Brief: Extract the records below word for word and ignore the images.

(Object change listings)
=== Begin Enclosure ===

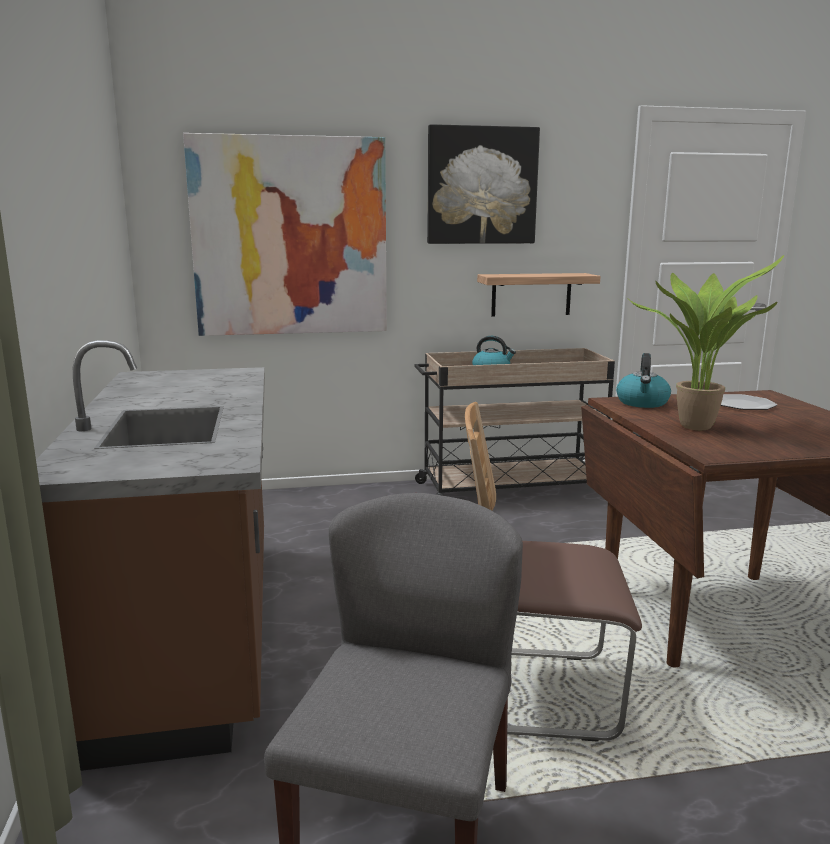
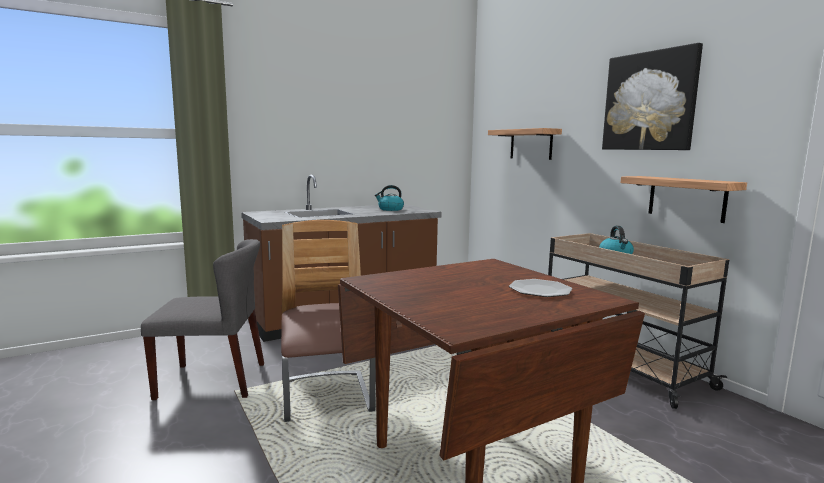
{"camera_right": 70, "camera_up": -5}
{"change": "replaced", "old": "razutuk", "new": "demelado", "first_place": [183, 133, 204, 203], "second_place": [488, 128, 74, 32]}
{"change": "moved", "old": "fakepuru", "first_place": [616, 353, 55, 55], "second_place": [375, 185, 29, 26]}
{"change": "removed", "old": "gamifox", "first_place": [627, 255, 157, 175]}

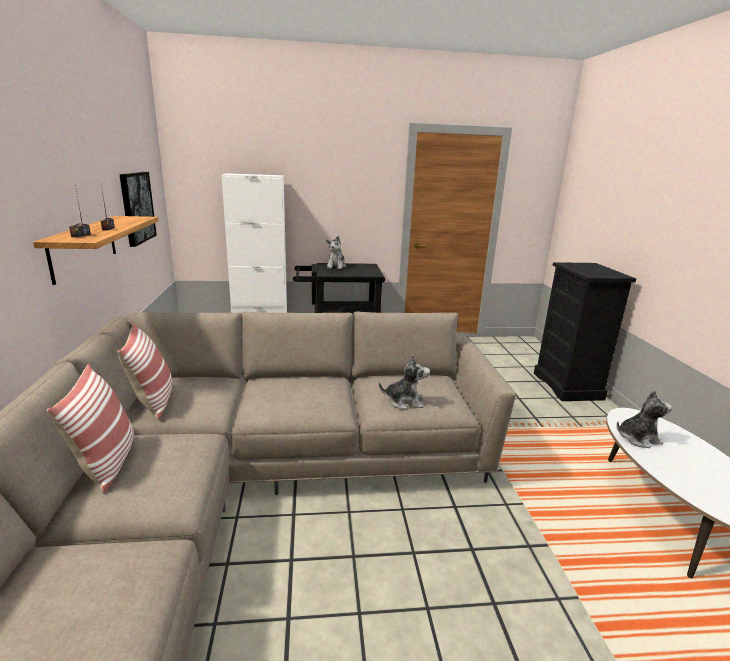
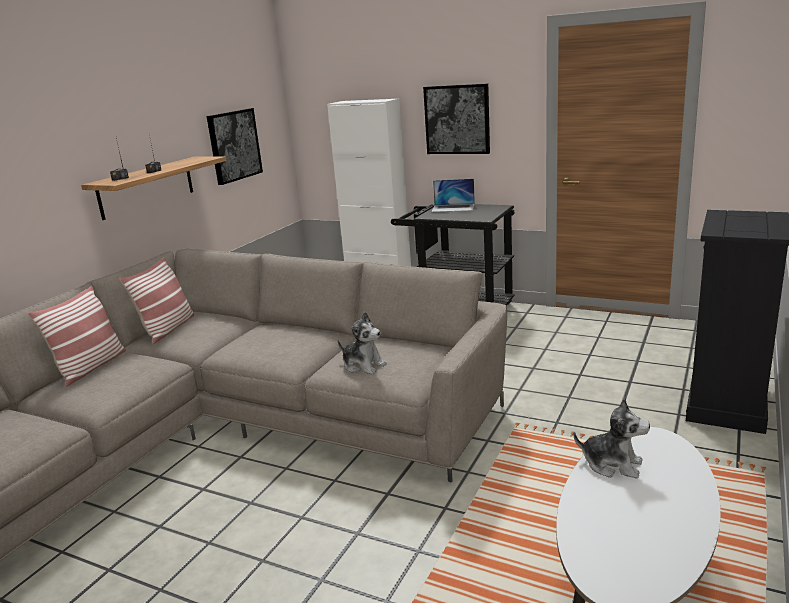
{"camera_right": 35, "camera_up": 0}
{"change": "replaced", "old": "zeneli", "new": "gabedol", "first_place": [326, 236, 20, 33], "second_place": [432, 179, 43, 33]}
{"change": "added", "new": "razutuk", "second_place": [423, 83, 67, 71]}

=== End Enclosure ===

Response to this exercise:
{"camera_right": 70, "camera_up": -5}
{"change": "replaced", "old": "razutuk", "new": "demelado", "first_place": [183, 133, 204, 203], "second_place": [488, 128, 74, 32]}
{"change": "moved", "old": "fakepuru", "first_place": [616, 353, 55, 55], "second_place": [375, 185, 29, 26]}
{"change": "removed", "old": "gamifox", "first_place": [627, 255, 157, 175]}

{"camera_right": 35, "camera_up": 0}
{"change": "replaced", "old": "zeneli", "new": "gabedol", "first_place": [326, 236, 20, 33], "second_place": [432, 179, 43, 33]}
{"change": "added", "new": "razutuk", "second_place": [423, 83, 67, 71]}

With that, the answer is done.